HPJ – Acho que tem o lance da colonização, de sermos desde cedo bombardeados com referências gringas. Isso pesa, de alguma maneira. Por outro lado, tem a questão de escrever na língua nativa pra se fazer entender (e aí me pergunto: quem entende essa gritaria? risos, mas de nervoso). Enfim… a gente compõe no esquema de que as letras, quase sempre, são feitas depois do instrumental. Nessas, costumo ouvir as composições e aí criar a parte lírica. Se o insight vem em inglês, tento seguir nele. Da mesma forma se algo vem à mente em português.
CP – O clipe Descreditado foi gravado separadamente por causa da pandemia, acredito. Como foi a experiência e como se organizaram nesse período?
HPJ – Essa pandemia foi uma rica duma merda. Penso isso como pessoa física, integrante de banda, profissional da comunicação, pai de família e criatura que curte flanar por aí. A gente ficou trocando ideia e se xingando sem motivo no grupo do whatsapp (que banda não faz isso, né?) da Diokane. Queríamos algo pra movimentar, já que show e ensaio não estavam rolando.

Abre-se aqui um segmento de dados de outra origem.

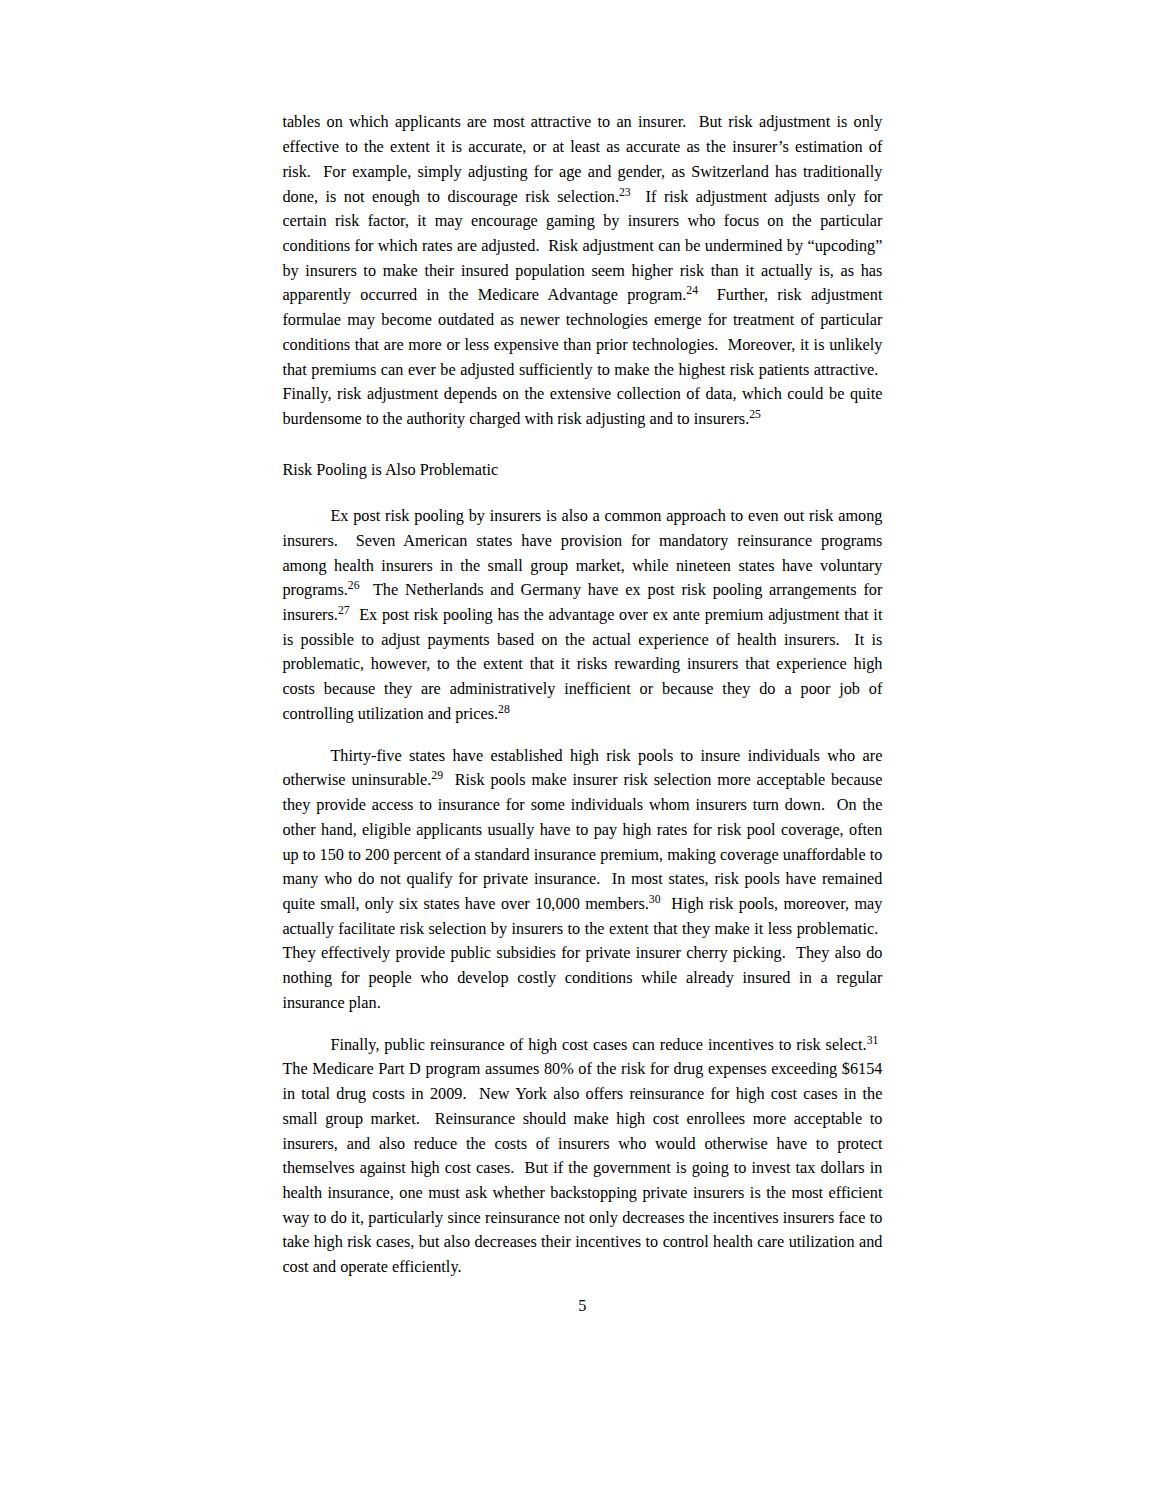tables on which applicants are most attractive to an insurer. But risk adjustment is only effective to the extent it is accurate, or at least as accurate as the insurer’s estimation of risk. For example, simply adjusting for age and gender, as Switzerland has traditionally done, is not enough to discourage risk selection.23 If risk adjustment adjusts only for certain risk factor, it may encourage gaming by insurers who focus on the particular conditions for which rates are adjusted. Risk adjustment can be undermined by “upcoding” by insurers to make their insured population seem higher risk than it actually is, as has apparently occurred in the Medicare Advantage program.24 Further, risk adjustment formulae may become outdated as newer technologies emerge for treatment of particular conditions that are more or less expensive than prior technologies. Moreover, it is unlikely that premiums can ever be adjusted sufficiently to make the highest risk patients attractive. Finally, risk adjustment depends on the extensive collection of data, which could be quite burdensome to the authority charged with risk adjusting and to insurers.25
Risk Pooling is Also Problematic
Ex post risk pooling by insurers is also a common approach to even out risk among insurers. Seven American states have provision for mandatory reinsurance programs among health insurers in the small group market, while nineteen states have voluntary programs.26 The Netherlands and Germany have ex post risk pooling arrangements for insurers.27 Ex post risk pooling has the advantage over ex ante premium adjustment that it is possible to adjust payments based on the actual experience of health insurers. It is problematic, however, to the extent that it risks rewarding insurers that experience high costs because they are administratively inefficient or because they do a poor job of controlling utilization and prices.28
Thirty-five states have established high risk pools to insure individuals who are otherwise uninsurable.29 Risk pools make insurer risk selection more acceptable because they provide access to insurance for some individuals whom insurers turn down. On the other hand, eligible applicants usually have to pay high rates for risk pool coverage, often up to 150 to 200 percent of a standard insurance premium, making coverage unaffordable to many who do not qualify for private insurance. In most states, risk pools have remained quite small, only six states have over 10,000 members.30 High risk pools, moreover, may actually facilitate risk selection by insurers to the extent that they make it less problematic. They effectively provide public subsidies for private insurer cherry picking. They also do nothing for people who develop costly conditions while already insured in a regular insurance plan.
Finally, public reinsurance of high cost cases can reduce incentives to risk select.31 The Medicare Part D program assumes 80% of the risk for drug expenses exceeding $6154 in total drug costs in 2009. New York also offers reinsurance for high cost cases in the small group market. Reinsurance should make high cost enrollees more acceptable to insurers, and also reduce the costs of insurers who would otherwise have to protect themselves against high cost cases. But if the government is going to invest tax dollars in health insurance, one must ask whether backstopping private insurers is the most efficient way to do it, particularly since reinsurance not only decreases the incentives insurers face to take high risk cases, but also decreases their incentives to control health care utilization and cost and operate efficiently.
5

Então, fazer um clipe à distância foi a alternativa. Fizemos outro nessa metodologia também, que é de ‘Under the Influence’. Quem editou foi o Dudu, que era baixista até então.
CP – Como foi abrir para o Sepultura? E Ratos de Porão…

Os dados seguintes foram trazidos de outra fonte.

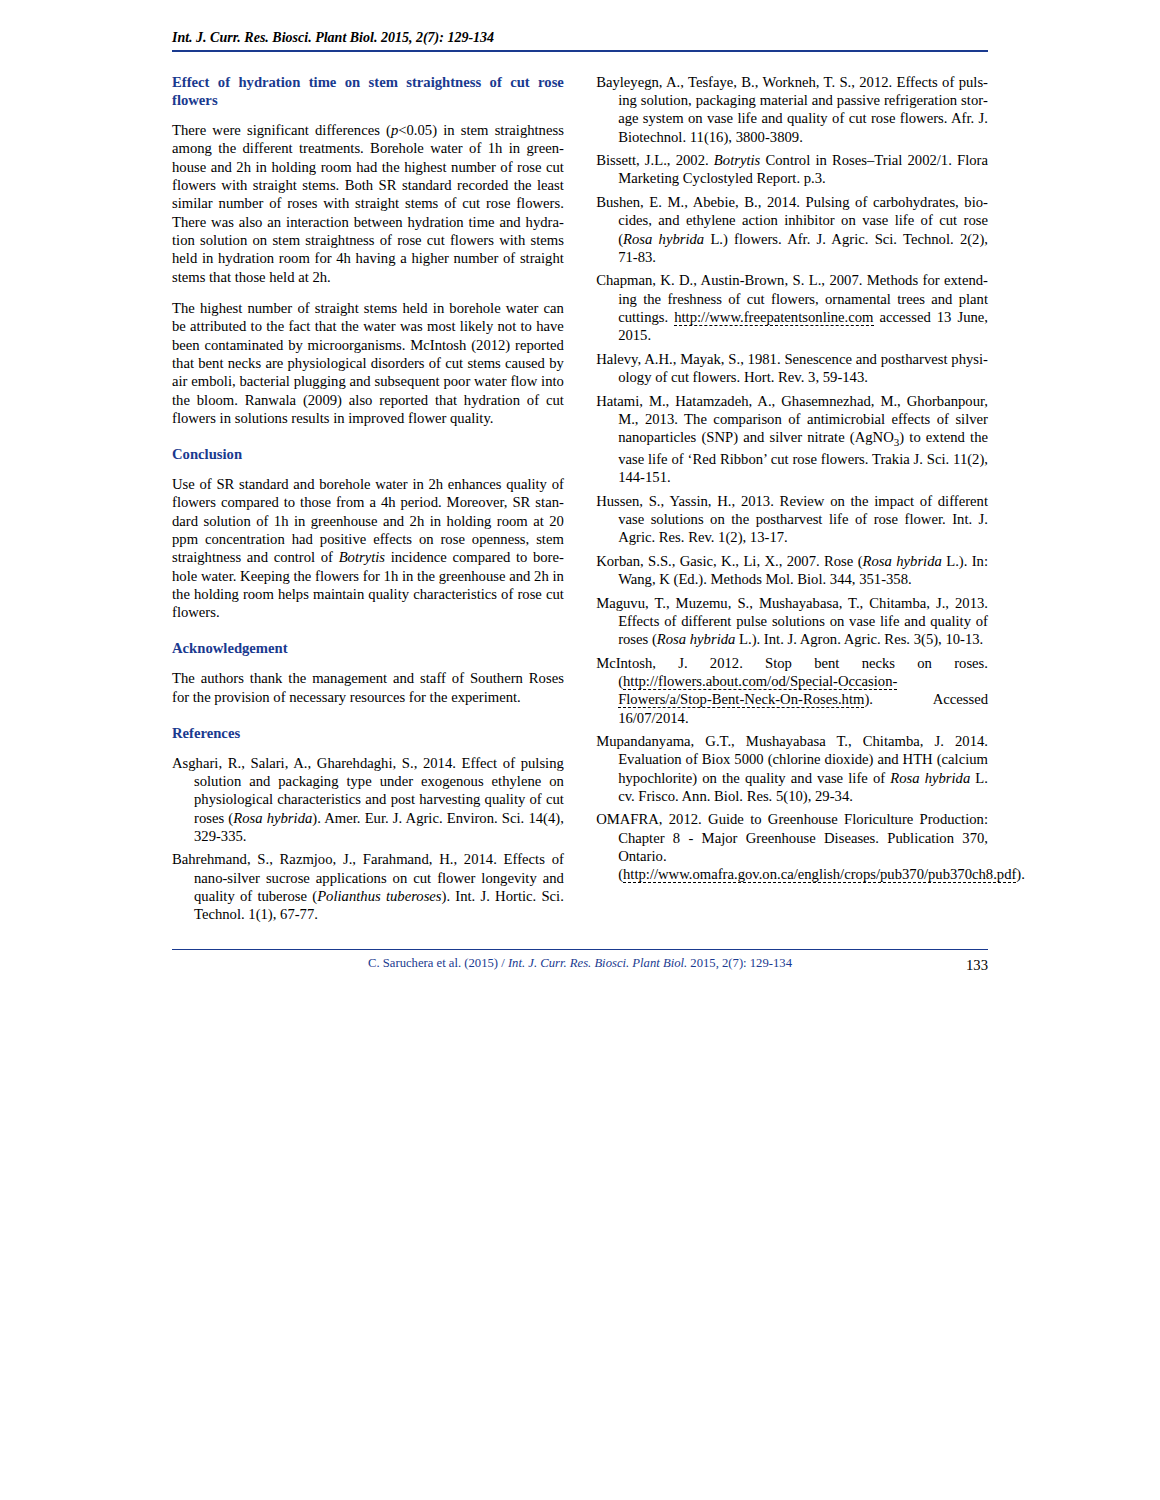Int. J. Curr. Res. Biosci. Plant Biol. 2015, 2(7): 129-134
Effect of hydration time on stem straightness of cut rose flowers
There were significant differences (p<0.05) in stem straightness among the different treatments. Borehole water of 1h in greenhouse and 2h in holding room had the highest number of rose cut flowers with straight stems. Both SR standard recorded the least similar number of roses with straight stems of cut rose flowers. There was also an interaction between hydration time and hydration solution on stem straightness of rose cut flowers with stems held in hydration room for 4h having a higher number of straight stems that those held at 2h.
The highest number of straight stems held in borehole water can be attributed to the fact that the water was most likely not to have been contaminated by microorganisms. McIntosh (2012) reported that bent necks are physiological disorders of cut stems caused by air emboli, bacterial plugging and subsequent poor water flow into the bloom. Ranwala (2009) also reported that hydration of cut flowers in solutions results in improved flower quality.
Conclusion
Use of SR standard and borehole water in 2h enhances quality of flowers compared to those from a 4h period. Moreover, SR standard solution of 1h in greenhouse and 2h in holding room at 20 ppm concentration had positive effects on rose openness, stem straightness and control of Botrytis incidence compared to borehole water. Keeping the flowers for 1h in the greenhouse and 2h in the holding room helps maintain quality characteristics of rose cut flowers.
Acknowledgement
The authors thank the management and staff of Southern Roses for the provision of necessary resources for the experiment.
References
Asghari, R., Salari, A., Gharehdaghi, S., 2014. Effect of pulsing solution and packaging type under exogenous ethylene on physiological characteristics and post harvesting quality of cut roses (Rosa hybrida). Amer. Eur. J. Agric. Environ. Sci. 14(4), 329-335.
Bahrehmand, S., Razmjoo, J., Farahmand, H., 2014. Effects of nano-silver sucrose applications on cut flower longevity and quality of tuberose (Polianthus tuberoses). Int. J. Hortic. Sci. Technol. 1(1), 67-77.
Bayleyegn, A., Tesfaye, B., Workneh, T. S., 2012. Effects of pulsing solution, packaging material and passive refrigeration storage system on vase life and quality of cut rose flowers. Afr. J. Biotechnol. 11(16), 3800-3809.
Bissett, J.L., 2002. Botrytis Control in Roses–Trial 2002/1. Flora Marketing Cyclostyled Report. p.3.
Bushen, E. M., Abebie, B., 2014. Pulsing of carbohydrates, biocides, and ethylene action inhibitor on vase life of cut rose (Rosa hybrida L.) flowers. Afr. J. Agric. Sci. Technol. 2(2), 71-83.
Chapman, K. D., Austin-Brown, S. L., 2007. Methods for extending the freshness of cut flowers, ornamental trees and plant cuttings. http://www.freepatentsonline.com accessed 13 June, 2015.
Halevy, A.H., Mayak, S., 1981. Senescence and postharvest physiology of cut flowers. Hort. Rev. 3, 59-143.
Hatami, M., Hatamzadeh, A., Ghasemnezhad, M., Ghorbanpour, M., 2013. The comparison of antimicrobial effects of silver nanoparticles (SNP) and silver nitrate (AgNO3) to extend the vase life of ‘Red Ribbon’ cut rose flowers. Trakia J. Sci. 11(2), 144-151.
Hussen, S., Yassin, H., 2013. Review on the impact of different vase solutions on the postharvest life of rose flower. Int. J. Agric. Res. Rev. 1(2), 13-17.
Korban, S.S., Gasic, K., Li, X., 2007. Rose (Rosa hybrida L.). In: Wang, K (Ed.). Methods Mol. Biol. 344, 351-358.
Maguvu, T., Muzemu, S., Mushayabasa, T., Chitamba, J., 2013. Effects of different pulse solutions on vase life and quality of roses (Rosa hybrida L.). Int. J. Agron. Agric. Res. 3(5), 10-13.
McIntosh, J. 2012. Stop bent necks on roses. (http://flowers.about.com/od/Special-Occasion-Flowers/a/Stop-Bent-Neck-On-Roses.htm). Accessed 16/07/2014.
Mupandanyama, G.T., Mushayabasa T., Chitamba, J. 2014. Evaluation of Biox 5000 (chlorine dioxide) and HTH (calcium hypochlorite) on the quality and vase life of Rosa hybrida L. cv. Frisco. Ann. Biol. Res. 5(10), 29-34.
OMAFRA, 2012. Guide to Greenhouse Floriculture Production: Chapter 8 - Major Greenhouse Diseases. Publication 370, Ontario. (http://www.omafra.gov.on.ca/english/crops/pub370/pub370ch8.pdf).
C. Saruchera et al. (2015) / Int. J. Curr. Res. Biosci. Plant Biol. 2015, 2(7): 129-134
133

HPJ – Demais! São duas bandas que são referência pra gente. Pra completar, ambos os shows foram no Opinião (pico de shows clássico em Porto Alegre), com infra bacana e pessoas de quem gostamos por perto.
CP – Qual influência de vocês? Pode citar década, banda…

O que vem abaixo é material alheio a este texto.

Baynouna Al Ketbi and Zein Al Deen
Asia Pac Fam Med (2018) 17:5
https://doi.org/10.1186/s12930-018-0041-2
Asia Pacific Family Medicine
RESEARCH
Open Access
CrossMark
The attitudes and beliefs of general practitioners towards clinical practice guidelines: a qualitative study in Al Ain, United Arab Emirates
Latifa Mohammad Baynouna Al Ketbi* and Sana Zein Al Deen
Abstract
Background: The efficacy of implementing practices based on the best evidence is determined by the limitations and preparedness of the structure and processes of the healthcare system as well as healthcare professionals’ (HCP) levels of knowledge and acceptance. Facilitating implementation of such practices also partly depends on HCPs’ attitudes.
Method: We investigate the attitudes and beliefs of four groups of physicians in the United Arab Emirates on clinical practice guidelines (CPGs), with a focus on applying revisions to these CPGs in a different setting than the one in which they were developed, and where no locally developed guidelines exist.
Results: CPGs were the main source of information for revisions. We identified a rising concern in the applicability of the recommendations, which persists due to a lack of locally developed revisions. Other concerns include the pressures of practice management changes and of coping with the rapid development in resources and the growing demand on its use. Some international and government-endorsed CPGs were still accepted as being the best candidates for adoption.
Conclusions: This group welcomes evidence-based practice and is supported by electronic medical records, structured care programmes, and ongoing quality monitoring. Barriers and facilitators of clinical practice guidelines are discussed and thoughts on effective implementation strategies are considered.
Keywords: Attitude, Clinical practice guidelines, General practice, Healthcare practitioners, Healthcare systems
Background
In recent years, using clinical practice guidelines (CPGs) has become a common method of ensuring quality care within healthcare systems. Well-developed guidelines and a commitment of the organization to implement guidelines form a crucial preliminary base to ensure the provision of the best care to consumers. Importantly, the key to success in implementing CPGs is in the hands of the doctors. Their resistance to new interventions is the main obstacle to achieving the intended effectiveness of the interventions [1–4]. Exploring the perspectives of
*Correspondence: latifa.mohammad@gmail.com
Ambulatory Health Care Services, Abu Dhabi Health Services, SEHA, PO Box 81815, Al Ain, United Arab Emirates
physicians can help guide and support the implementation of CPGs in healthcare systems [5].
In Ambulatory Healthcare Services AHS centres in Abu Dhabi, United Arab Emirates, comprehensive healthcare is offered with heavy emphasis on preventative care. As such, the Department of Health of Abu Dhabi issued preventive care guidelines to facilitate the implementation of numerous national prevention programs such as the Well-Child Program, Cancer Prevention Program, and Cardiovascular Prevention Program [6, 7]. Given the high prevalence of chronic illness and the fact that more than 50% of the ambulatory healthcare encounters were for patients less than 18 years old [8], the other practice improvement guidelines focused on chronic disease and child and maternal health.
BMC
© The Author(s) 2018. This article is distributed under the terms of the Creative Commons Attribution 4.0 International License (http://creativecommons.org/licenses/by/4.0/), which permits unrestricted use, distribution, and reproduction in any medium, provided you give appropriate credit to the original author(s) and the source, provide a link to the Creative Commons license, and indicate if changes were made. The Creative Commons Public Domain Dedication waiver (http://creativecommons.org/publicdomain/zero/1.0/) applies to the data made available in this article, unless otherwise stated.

HPJ – A rotina, bem como as alegrias e as agruras de ser quem se é, são influências constantes. Entretanto, foquemos no som. A gente, digamos assim, não cozinha na primeira fervura. Eu diria que somos tios jovens que foram realmente jovens nos anos 1990 — absorvendo tudo que rolava naquele período — e admiravam os anos 1980. Mas, claro, sem ficar estagnado no passado, pois apesar da nostalgia, tem muita produção musical interessante. Então, quero crer, tem um quê de ‘atual’ no que tentamos fazer. Nominalmente, vou citar alguns nomes que tenho como referência (fora os já mencionados RDP e Sepultura): Napalm Death, Killing Joke, Racionais MC’s, Faith No More, Test, No Rest, Control Machete e Converge. Se eu fizer essa lista novamente em outro momento é provável que seja diferente, porque é muita banda que nos estimula de alguma forma.
CP – Como vocês enxergam o estilo da banda? Seria: Punk/HC, no grindcore, no thrash metal?
HPJ – O ideal é deixar pra quem ouve essa avaliação. No geral, acho que estamos mais pra turma do ‘core’, mas com influências diversas de todos esses outros gêneros mencionados por ti. Talvez toquemos algo como ‘hardcore torto’, na falta de um rótulo mais específico.
CP – Vem disco novo por aí?
HPJ – Oremvs! Organização não é o forte da firma (risos, de nervoso – mais uma vez), mas a ideia é lançar um álbum o mais breve possível. Espero que este ano. Música pra isso tem.
CP – Como é ter uma banda no cenário alternativo do Rio Grande do Sul?
HPJ – Eu sou do interior, mais precisamente de Santa Maria, onde também faço parte de banda, e agora moro em Porto Alegre. Acho que cada local tem suas especificidades. Viver numa capital tem algumas facilidades, mas, pensando macro, é uma peleia constante, seja onde for. A geografia até influi, mas hoje em dia pesa mais o momento da vida de cada um dos integrantes. É uma ironia, mas estar em uma banda independente nos faz depender de muitas outras situações. Tipo grana e tempo pra ensaio (e pra shows, principalmente fora de casa), disposição pra se envolver, condições pra se dedicar o quanto gostaria e por aí vai. Tem muita banda foda no estado, do metal ao extremo ao indie, passando por rap, punk rock e até artistas mais pop. Me parece que, o que pega atualmente, são espaços para tocar que rarearam — bem como o interesse do público em consumir o que bandas produzem e conferir os shows. Recentemente, tem surgido uma galera mais nova nas apresentações ao vivo demonstrando interesse, o que é muito massa. Aliás, gurizada: façam bandas! Daqui do nosso lado, tentamos buscar alguma realização e diversão.